Levine is a graduate student at Portland State University, and is a research project manager and program manager. He is a graduate of the University of Arizona. On his candidacy filing, he said he does not expect to spend more than $750 on his campaign.
Stacey came within 1,003 votes of winning the Metro Council presidency in 2010, losing to Hughes in the region-wide race by a 0.25 percent margin. He is the former director of 1000 Friends of Oregon, and has had management roles in the office of Rep. Earl Blumenauer, D-Ore., at TriMet, and in the office of former Oregon Gov. (and current Metro Councilor) Barbara Roberts. He completed his law degree from the University of Oregon after graduating from Reed College. His campaign has raised more than $120,000 in the last 14 months.
Five for District 5
Only one race has a chance of being decided in the November election. If none of the five candidates running for District 5 – Portland north of U.S. 26 and I-84, including downtown – get 50 percent of the vote in May, the top two candidates will head for a November run-off.
The five to file are Sam Chase, Michael (micro) Durrow, Terry Parker, Brad Perkins and Helen Ying.
Chase, the director of the Coalition of Community Health Clinics, is the former chief of staff for Portland City Commissioner Nick Fish. He also has been the director of the Oregon Opportunity Network. Chase is a graduate of Pitzer College in Claremont, Calif. He's raised about $42,000 for his race.
Durrow, a Realtor, has worked as a computer engineer and a staffer at the Bonneville Power Administration. He is a graduate of Portland Community College. Durrow has reported no donations to his campaign.
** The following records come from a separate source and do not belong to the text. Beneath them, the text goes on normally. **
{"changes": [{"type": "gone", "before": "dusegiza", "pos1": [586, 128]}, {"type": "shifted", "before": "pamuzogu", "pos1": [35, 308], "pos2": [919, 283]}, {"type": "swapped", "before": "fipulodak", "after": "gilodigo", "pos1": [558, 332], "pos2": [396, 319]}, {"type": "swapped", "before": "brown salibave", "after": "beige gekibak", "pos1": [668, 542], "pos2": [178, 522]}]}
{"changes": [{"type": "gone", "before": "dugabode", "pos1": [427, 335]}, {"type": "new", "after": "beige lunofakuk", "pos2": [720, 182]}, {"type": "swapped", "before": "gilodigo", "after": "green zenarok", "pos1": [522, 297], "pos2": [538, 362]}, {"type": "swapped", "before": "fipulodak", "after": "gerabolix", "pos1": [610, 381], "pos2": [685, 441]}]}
Parker is a retired account representative in the yellow page industry and a graduate of Madison High School. According to his filing, he's served on ODOT's Banfield Citizens Advisory Committee. He reports $230 in donations.
Perkins owns a real estate firm, and has owned Oregonized Design Restoration Renovation Company and Preservation Development Company, according to his filing, and has served on several advisory committees and task forces. He has a degree in architecture from the University of Oregon. Perkins has reported no donations to his campaign.
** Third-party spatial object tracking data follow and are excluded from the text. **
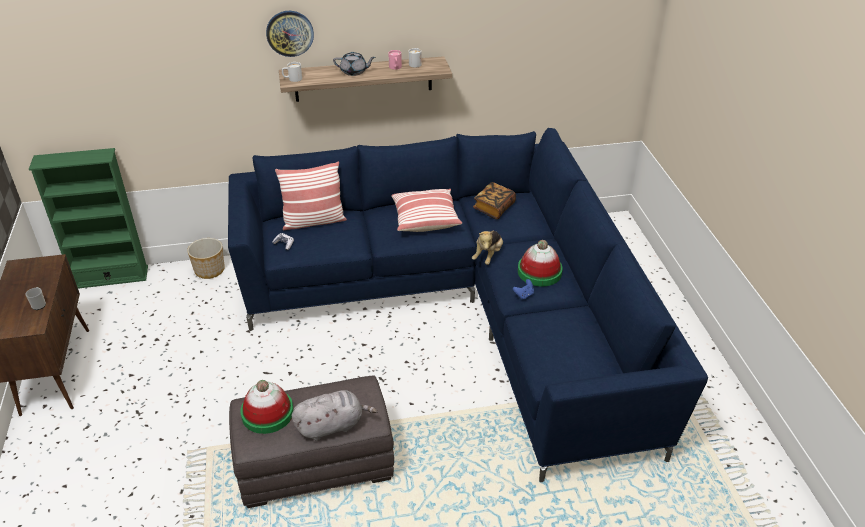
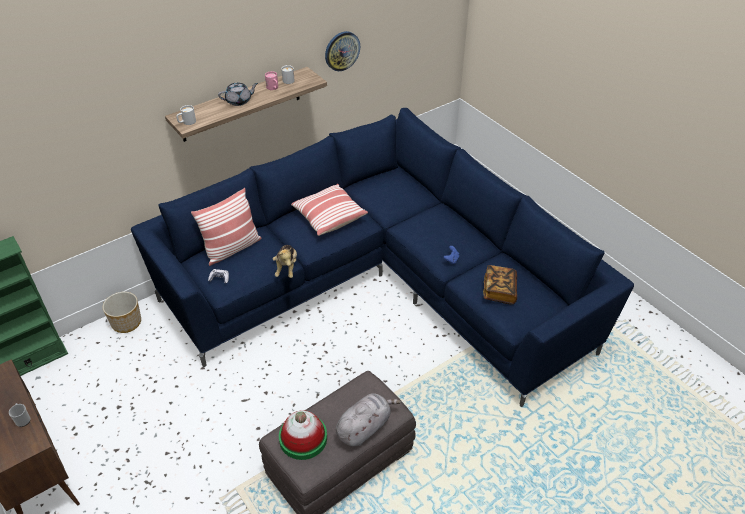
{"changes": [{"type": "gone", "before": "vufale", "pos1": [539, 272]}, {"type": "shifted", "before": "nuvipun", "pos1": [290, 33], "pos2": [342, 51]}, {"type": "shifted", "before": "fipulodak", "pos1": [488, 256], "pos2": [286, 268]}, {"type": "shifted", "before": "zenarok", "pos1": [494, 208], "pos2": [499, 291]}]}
Ying is a consultant and an educator, having served as vice principal at Parkrose and Molalla high schools, and teaching and counseling at Cleveland, Franklin and Madison high schools, as well as Portsmouth Middle School. She has a master's in education and a bachelor's in math from Portland State University. Ying was a member of the creation committee for Portland's Office of Equity, and was part of the Oregon Health System Transformation – Coordinated Care Organization Criteria work group. Ying reports about $32,000 in donations.
The voter registration deadline for the May 15 primary is April 24. Voters can register on line at the Oregon Secretary of State's website.